Au fur et à mesure qu'il approchait, ses yeux interrogeaient la côte. Il cherchait à voir, soit sur le rivage, soit au-dessus des fortifications, l'éclatant habit de Porthos et sa vaste stature se détachant sur un ciel légèrement nuageux.

D'Artagnan cherchait inutilement ; il débarqua sans avoir rien vu, et apprit du premier soldat interrogé par lui que M. du Vallon n'était point encore revenu de Vannes.

Alors, sans perdre un instant, d'Artagnan ordonna à sa petite barque de mettre le cap sur Sarzeau.
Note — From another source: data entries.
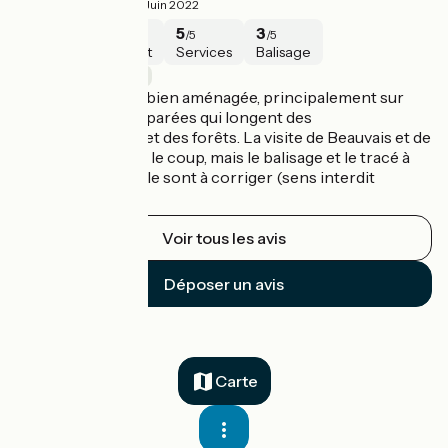
4.3/5
Théodore ·
Juin 2022
4
5
5
3
/5
/5
/5
/5
Sécurité
Intérêt
Services
Balisage
Agnetz / Beauvais
Étape agréable et bien aménagée, principalement sur
des pistes bien séparées qui longent des
départementales et des forêts. La visite de Beauvais et de
sa cathédrale vaut le coup, mais le balisage et le tracé à
l'arrivée dans la ville sont à corriger (sens interdit
notamment).
Voir tous les avis
Déposer un avis
Carte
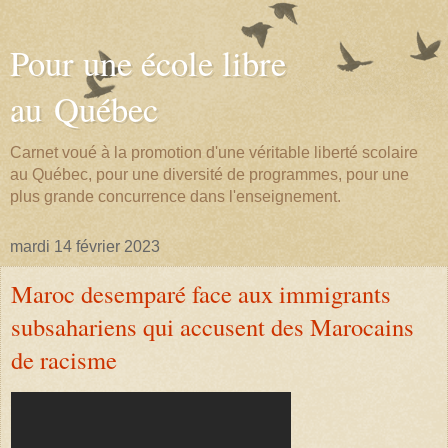
Pour une école libre
au Québec
Carnet voué à la promotion d'une véritable liberté scolaire
au Québec, pour une diversité de programmes, pour une
plus grande concurrence dans l'enseignement.
mardi 14 février 2023
Maroc desemparé face aux immigrants
subsahariens qui accusent des Marocains
de racisme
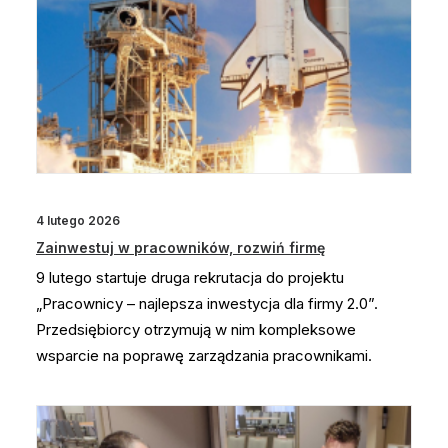
4 lutego 2026
Zainwestuj w pracowników, rozwiń firmę
9 lutego startuje druga rekrutacja do projektu
„Pracownicy – najlepsza inwestycja dla firmy 2.0”.
Przedsiębiorcy otrzymują w nim kompleksowe
wsparcie na poprawę zarządzania pracownikami.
On sait que le vent tourne avec les différentes heures de la journée ; le vent était passé du nord-nord-est au sud-est ; le vent était donc presque aussi bon pour le retour à Sarzeau qu'il l'avait été pour le voyage de Belle-Île. En trois heures, d'Artagnan eut touché le continent ; deux autres heures lui suffirent pour gagner Vannes.

Malgré la rapidité de la course, ce que d'Artagnan dévora d'impatience et de dépit pendant cette traversée, le pont seul du bateau sur lequel il trépigna pendant trois heures pourrait le raconter à l'histoire. D'Artagnan ne fit qu'un bond du quai où il était débarqué au palais épiscopal.